IAG forecasts lower GWP growth and margins for 2020May 4 2020 by InsuranceAsia News Staff
Leading Australian player IAG will retain its fiscal year 2020 (FY20) market guidance – forecasting low, single-digit growth of gross written premium (GWP) and estimated margins between 12.5% to 14.5%.
Unsurprisingly, IAG reiterated that the period will be impacted by “Covid-19 related challenges, surrounding economic conditions and the direction of investment markets,” according to an official statement.
By the end of April, investment income on shareholders’ funds saw a financial year-to-date hit of A$280 million (US$178.8 million) pre-tax, due to “severe corrections witnessed in the second half of the financial year in equity and credit markets.”
At December 31, 49% of shareholders’ funds were allocated towards growth assets of equities and alternative asset classes – by April 30, this had been reduced to under 30%. IAG attributed this decline to falling equity markets; mark-to-market impacts in alternative asset classes; fund reallocation to fixed interest and cash; and sale proceeds from its stake in SBI General having been placed into conservative fixed interest and cash assets.

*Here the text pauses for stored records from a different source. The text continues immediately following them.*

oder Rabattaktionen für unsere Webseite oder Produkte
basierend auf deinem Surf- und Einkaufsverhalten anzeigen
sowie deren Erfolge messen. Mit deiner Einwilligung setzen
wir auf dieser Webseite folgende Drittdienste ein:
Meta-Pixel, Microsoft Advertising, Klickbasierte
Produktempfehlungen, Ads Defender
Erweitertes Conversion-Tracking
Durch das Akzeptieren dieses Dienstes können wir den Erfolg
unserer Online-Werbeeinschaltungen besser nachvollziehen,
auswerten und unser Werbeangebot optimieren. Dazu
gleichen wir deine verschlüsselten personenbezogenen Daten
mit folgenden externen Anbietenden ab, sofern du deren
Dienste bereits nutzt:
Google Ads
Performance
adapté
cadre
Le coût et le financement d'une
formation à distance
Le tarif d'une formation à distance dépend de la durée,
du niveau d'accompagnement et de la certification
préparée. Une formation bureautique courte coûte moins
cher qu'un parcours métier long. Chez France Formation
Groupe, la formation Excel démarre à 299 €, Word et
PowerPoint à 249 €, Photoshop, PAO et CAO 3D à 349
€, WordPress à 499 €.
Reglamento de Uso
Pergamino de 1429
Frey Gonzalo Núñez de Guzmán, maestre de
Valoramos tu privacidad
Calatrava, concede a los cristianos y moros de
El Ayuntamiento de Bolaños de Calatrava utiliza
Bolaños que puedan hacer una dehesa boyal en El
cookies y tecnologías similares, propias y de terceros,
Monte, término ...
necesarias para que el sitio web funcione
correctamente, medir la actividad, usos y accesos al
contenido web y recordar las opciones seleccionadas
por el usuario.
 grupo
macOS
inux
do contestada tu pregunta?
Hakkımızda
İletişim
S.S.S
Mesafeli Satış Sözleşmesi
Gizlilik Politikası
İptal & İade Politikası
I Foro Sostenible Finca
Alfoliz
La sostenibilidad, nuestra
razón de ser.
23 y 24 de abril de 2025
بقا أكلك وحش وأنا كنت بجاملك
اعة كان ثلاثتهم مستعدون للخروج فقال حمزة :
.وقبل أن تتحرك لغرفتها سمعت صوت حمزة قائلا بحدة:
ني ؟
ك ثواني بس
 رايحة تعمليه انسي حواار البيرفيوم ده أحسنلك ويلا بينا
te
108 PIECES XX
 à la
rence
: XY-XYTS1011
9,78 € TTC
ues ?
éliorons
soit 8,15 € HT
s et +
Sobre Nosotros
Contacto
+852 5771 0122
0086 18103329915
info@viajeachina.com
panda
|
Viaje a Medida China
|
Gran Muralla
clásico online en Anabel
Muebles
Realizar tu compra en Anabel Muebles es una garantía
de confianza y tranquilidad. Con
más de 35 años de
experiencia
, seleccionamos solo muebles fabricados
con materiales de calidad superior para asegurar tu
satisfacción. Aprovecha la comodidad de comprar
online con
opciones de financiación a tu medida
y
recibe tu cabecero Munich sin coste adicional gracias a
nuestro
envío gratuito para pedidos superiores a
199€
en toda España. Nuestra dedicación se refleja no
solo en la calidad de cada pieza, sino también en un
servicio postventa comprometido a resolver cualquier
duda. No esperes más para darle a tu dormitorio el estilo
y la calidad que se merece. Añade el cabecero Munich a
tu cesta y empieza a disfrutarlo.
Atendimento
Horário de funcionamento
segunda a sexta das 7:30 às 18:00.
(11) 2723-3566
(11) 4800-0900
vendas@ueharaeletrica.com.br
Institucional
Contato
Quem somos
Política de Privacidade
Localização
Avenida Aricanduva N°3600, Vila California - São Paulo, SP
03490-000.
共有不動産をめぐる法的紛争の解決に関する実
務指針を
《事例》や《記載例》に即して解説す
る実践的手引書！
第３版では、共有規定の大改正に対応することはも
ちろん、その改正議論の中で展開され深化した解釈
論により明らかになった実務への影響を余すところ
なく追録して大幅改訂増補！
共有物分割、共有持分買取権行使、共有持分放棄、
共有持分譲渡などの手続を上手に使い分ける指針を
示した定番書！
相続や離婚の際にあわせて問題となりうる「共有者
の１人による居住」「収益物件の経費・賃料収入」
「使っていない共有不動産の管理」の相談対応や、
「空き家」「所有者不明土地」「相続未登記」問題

Taking into account its forecasted profits for FY20 and year-to-date investment income, and applying its payout policy, the insurer has noted a “presently limited scope to pay a final dividend in September 2020.” The insurer paid a ten cent interim dividend in March this year.

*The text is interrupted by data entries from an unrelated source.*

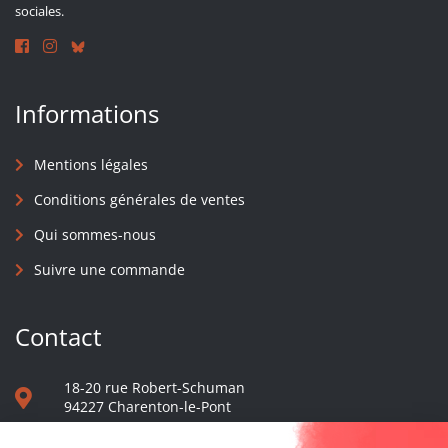
sociales.
Informations
Mentions légales
Conditions générales de ventes
Qui sommes-nous
Suivre une commande
Contact
18-20 rue Robert-Schuman
94227 Charenton-le-Pont
01 40 48 65 13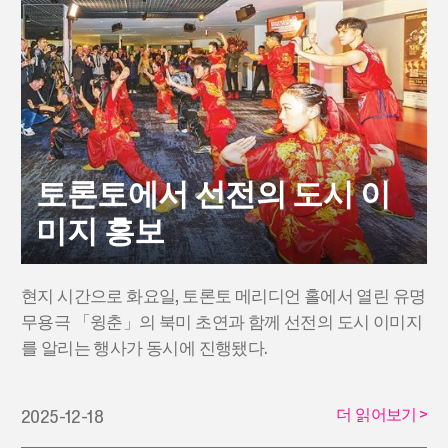
토론토에서 선전의 도시 이
미지 홍보
현지 시간으로 화요일, 토론토 메리디언 홀에서 열린 유명
무용극 「윙춘」의 북미 초연과 함께 선전의 도시 이미지
를 알리는 행사가 동시에 진행됐다.
더 읽어보기
>
2025-12-18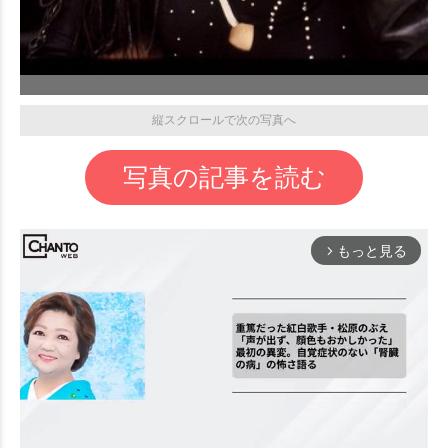
縦スクロールで次の写真へ
写真の記事を読む
もっと見る
arrow_forward_ios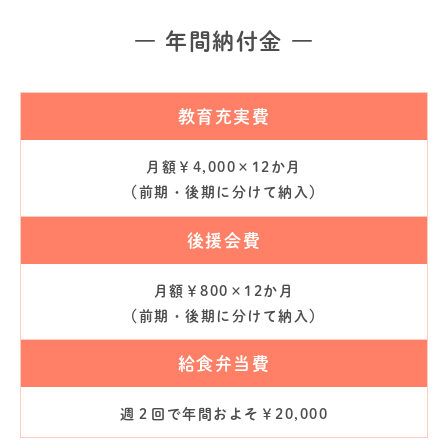
― 年間納付金 ―
教育充実費
月額￥4,000×12か月
（前期・後期に分けて納入）
後援会費
月額￥800×12か月
（前期・後期に分けて納入）
給食弁当費
週２回で年間およそ￥20,000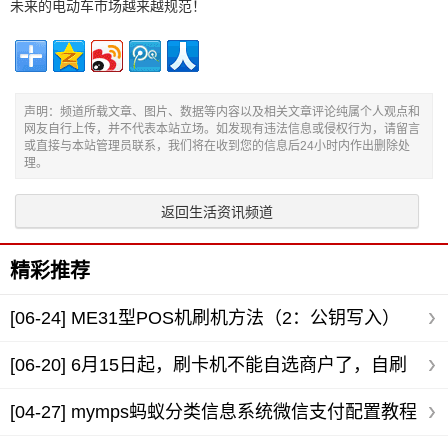
未来的电动车市场越来越规范！
声明：频道所载文章、图片、数据等内容以及相关文章评论纯属个人观点和
网友自行上传，并不代表本站立场。如发现有违法信息或侵权行为，请留言
或直接与本站管理员联系，我们将在收到您的信息后24小时内作出删除处
理。
返回生活资讯频道
精彩推荐
[06-24]
ME31型POS机刷机方法（2：公钥写入）
[06-20]
6月15日起，刷卡机不能自选商户了，自刷
卡的可一定要注意了？
[04-27]
mymps蚂蚁分类信息系统微信支付配置教程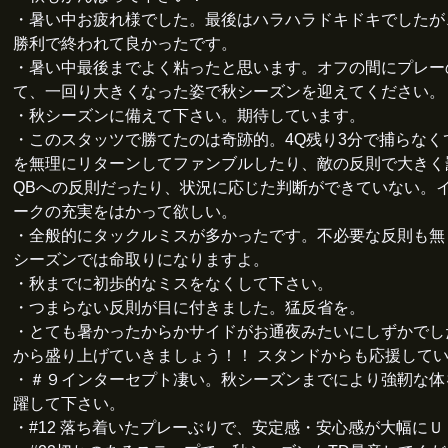
・暑い中お疲れ様でした。最後はハラハラドキドキでしたが
勝利で終われて良かったです。
・暑い中最後までよく粘ったと思います。オフの間にプレー
て、一回り大きくなった姿で秋シーズンを迎えてください。
・秋シーズンに備えて下さい。期待しています。
・このスタッツで勝てたのは奇跡的。4Q残り3分で捕らなく
を無理にリターンしてファンブルしたり、敵の反則で大きく
QBへの反則だったり、状況に応じた判断ができていない。
ークの充実をはかって欲しい。
・全般的にタックルミスが多かったです。不必要な反則も無
シーズンでは命取りになりますよ。
・秋までに初歩的なミスをなくして下さい。
・つまらない反則が目に付きました。猛反省を。
・とても暑かったからかサイドがお通夜みたいにしずかでし
から盛り上げていきましょう！！ スタンドからも応援して
・＃９インターセプト凄い。秋シーズンまでにより強靭な体
躍して下さい。
・#12 落ち着いたプレーぶりで、安定感・安心感が大幅にＵ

The board will approve any final dividends in August “in line with its normal timetable.”
In its March 30 business update, the insurer’s technical reserves suffered an unrealised loss of A$100 million (US$61.5 million) because of the recent widening in credit spreads, which was not included in margin guidance.
The Sydney-headquartered firm is also in search of a new chief executive to fill Peter Harmer’s role, as he is due to step down at the end of the year; and in the process of adding a supplementary workforce of 400 to service policyholders’ needs during Covid-19 – as it struggles with its outsourcing chain.